The University Theater, once with one screen and an entrance on Mass Ave., is now the five-screen Loews on Church St.
“The balcony had wicker chairs in it. [You would] get a ticket to sit in the wickers which were more comfortable than those below,” William King says.
Alums and merchants say that in the 1950s the Coop was smaller but managed to offer a more extensive collection of goods, including hockey sticks and records in addition to books and apparel.
“The Coop was an honest to God viable general store where you could get sweaters, underwear,” says Tony Ferrante ’46, the owner of the Ferrante-Dege camera store, which he opened in 1955.
Solano, the owner of the Grolier Poetry Shop, says that even among the dozens of bookstores that lined the Square, the Coop’s collection stood out.
“Bookstores were everywhere. Every block and side street had two of them...The Coop had one of every title published by good publishing firms,” she says.
Markarian praised the store’s “great record department” and “enormously knowledgeable staff.”
The Coop’s main music competitor was Briggs and Briggs, which offered a listening station for records. The store closed in 2000 to be replaced by the first of two Adidas stores on the site.
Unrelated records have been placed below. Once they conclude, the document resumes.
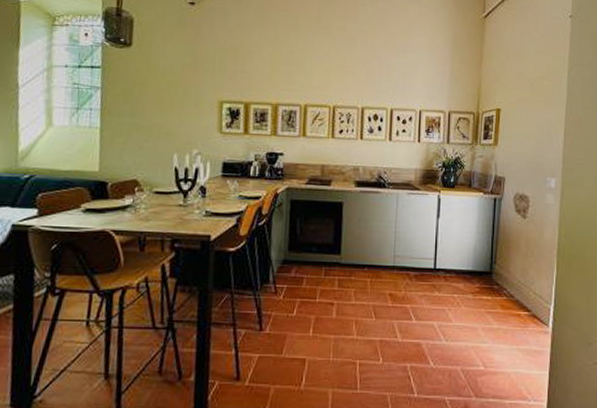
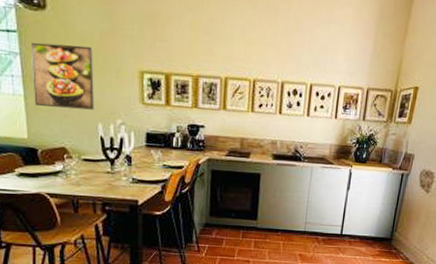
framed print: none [110,76,174,141] -> present [31,42,95,110]

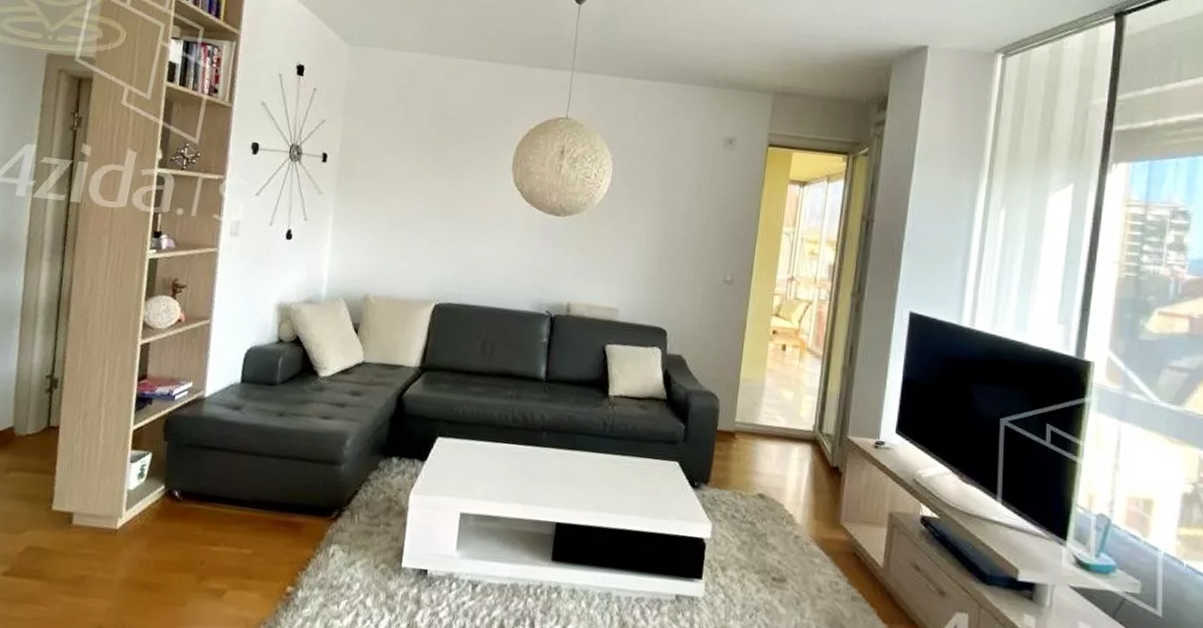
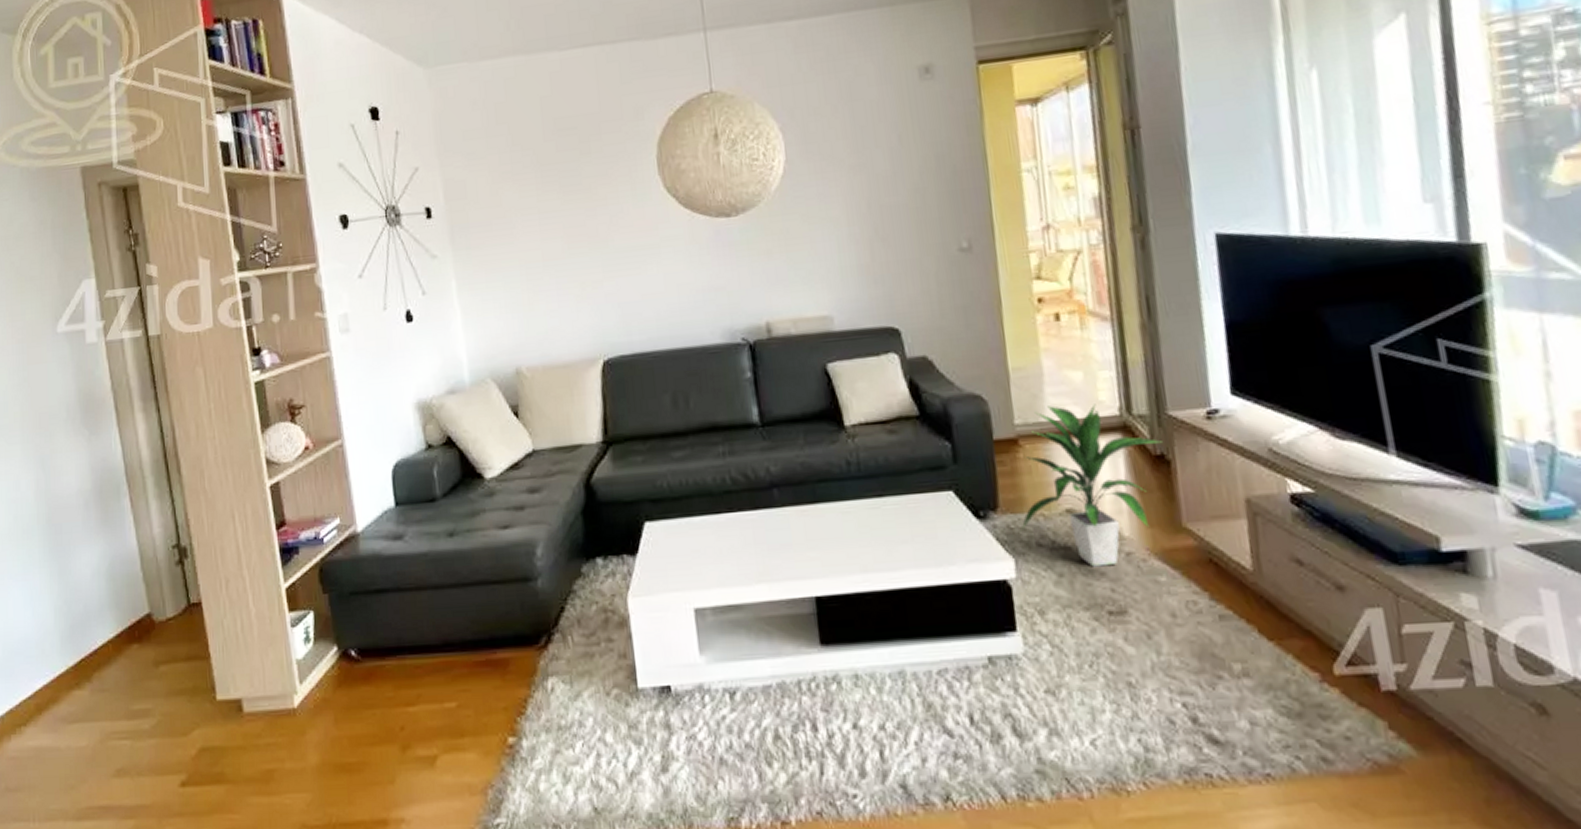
indoor plant: none [722,413,839,543] -> present [1021,404,1162,567]

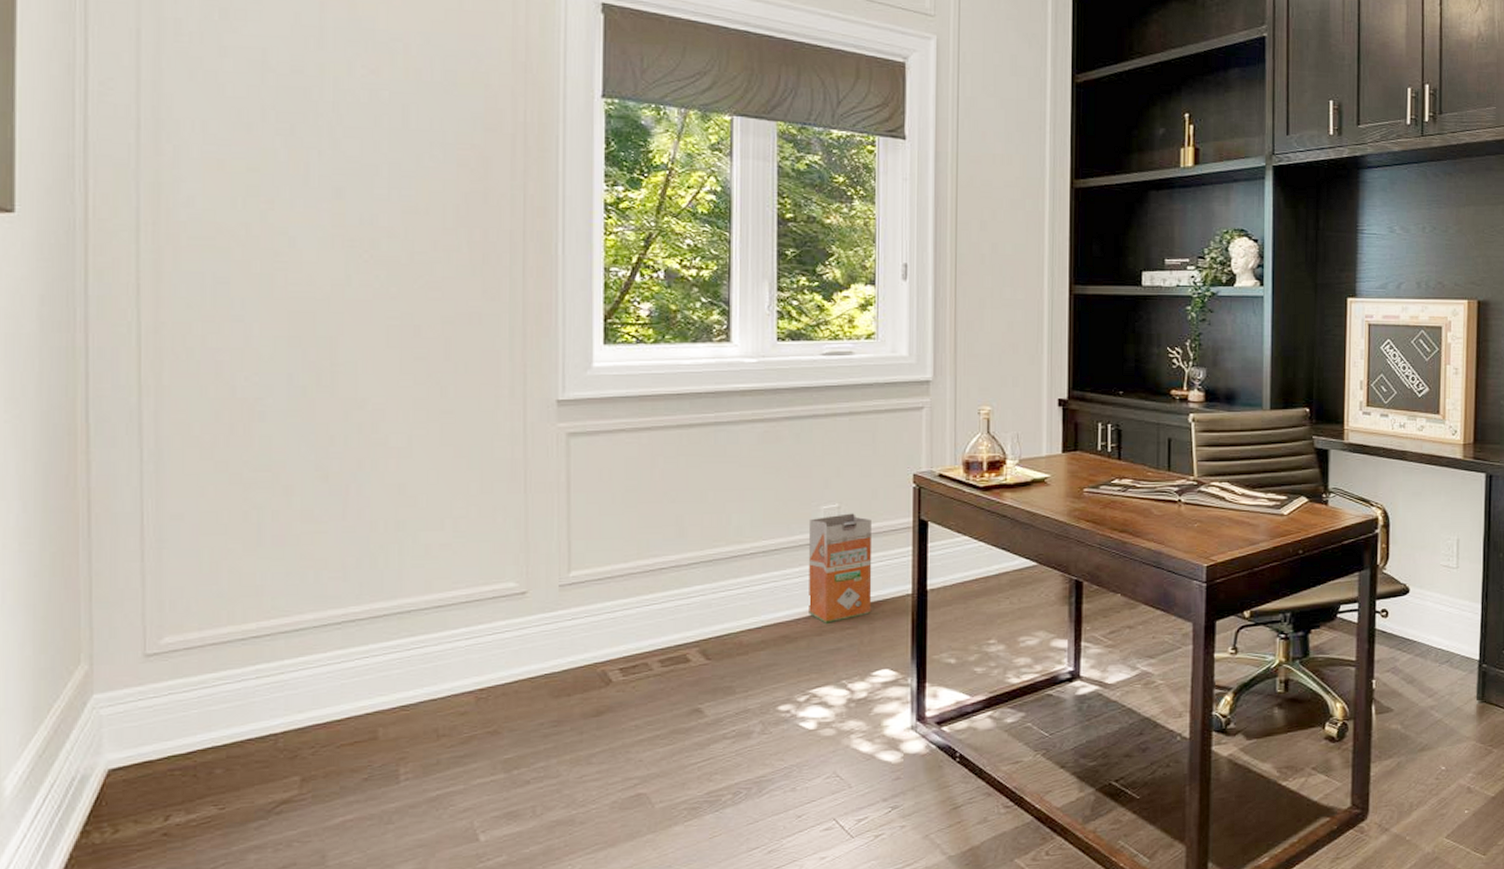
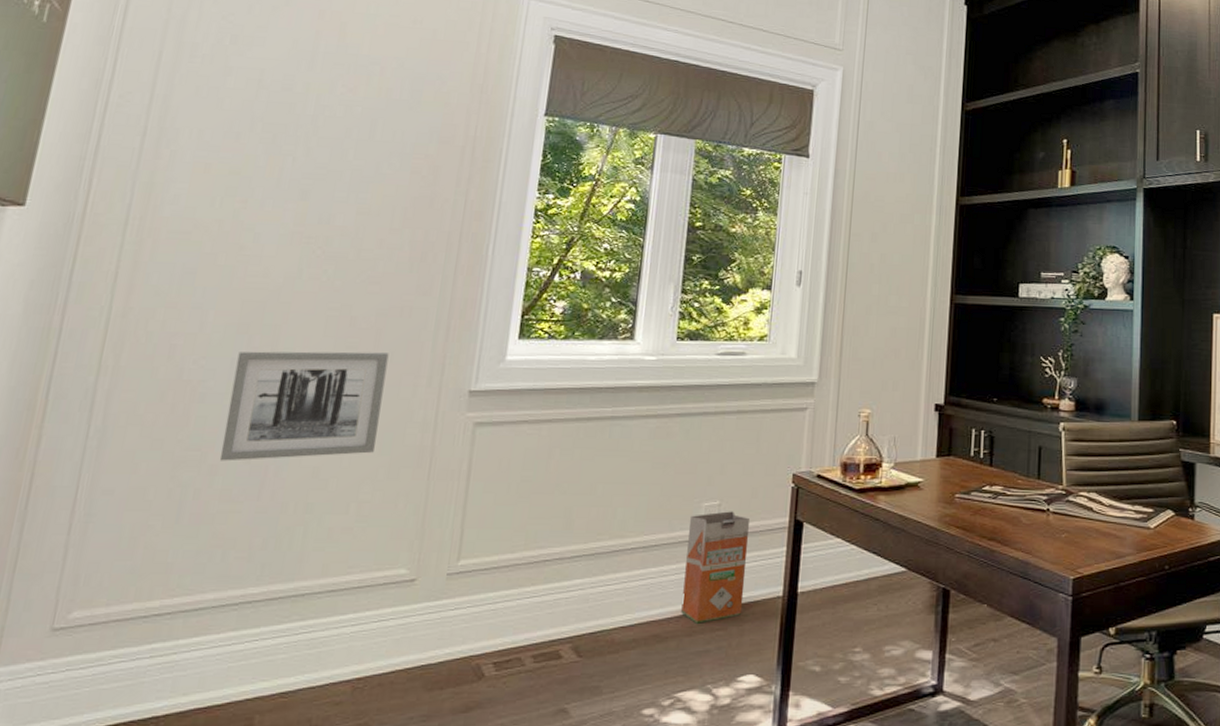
wall art: none [293,363,463,481] -> present [219,351,389,461]

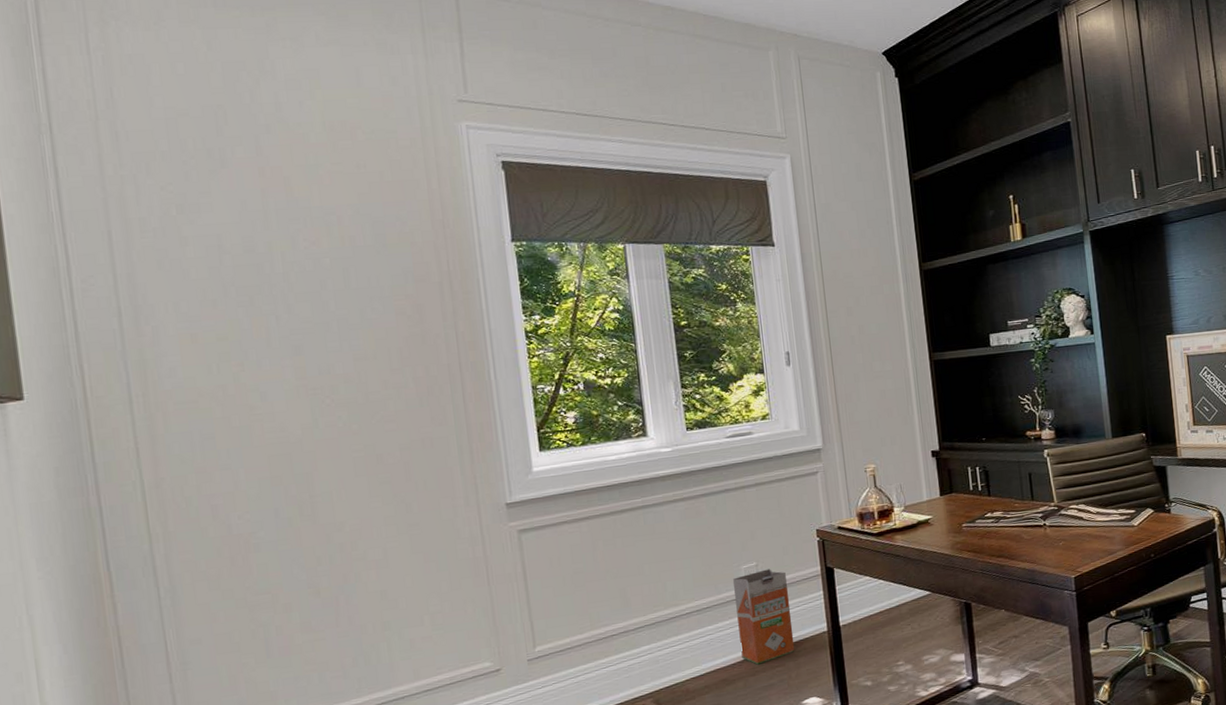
wall art: present [219,351,389,461] -> none [279,482,432,599]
The Brattle Square Florists once devoted half of its space to selling fruit. Store manager Stephen Zedros says that the advent of airfreight made it easier to receive fresh flowers, so the store abandoned its fruit selling.
Zedros adds that cars would park right in front of the store, where there is now a sidewalk.
A CHANGE OF PACE
Corcoran says that throughout the Square, traffic was light enough that cars could park perpendicular to the side of the road.
A policeman stationed in a tall booth at the center of the square directed vehicular and passenger traffic.
“If you were jaywalking a cop would yell at you with a loudspeaker: ‘Hey You!’ I remember that,” says Charles Sullivan of the Cambridge Historical Commission.
Now, the policeman who presided over the simple intersection of a two-lane Mass Ave. with JFK St. (then Boylston St.) has been replaced by an elaborate apparatus of traffic lights and beeping, countdown crosswalk signals.
As part of the expansion of the Red Line, which was completed in 1984, the connection between Mass. Ave. and Brattle St. was filled in and became part of the Pit. The “Harvard Square” cap of the former entrance to the subway was removed, salvaged, and now adorns the top of Out of Town News.
Markarian says that in a way the Square of the 1950s, which did not cater as much to out of towners, was more relaxed.
“It was laid back—in all kinds of weather you would see Harvard people walking around eating ice cream cones,” he says.
“For me it certainly was the golden day,” says Solano. “Very high energy. At the same time everything seemed very quiet until the late 50s...It was a very colorful place.”
But quieter—street musicians were illegal.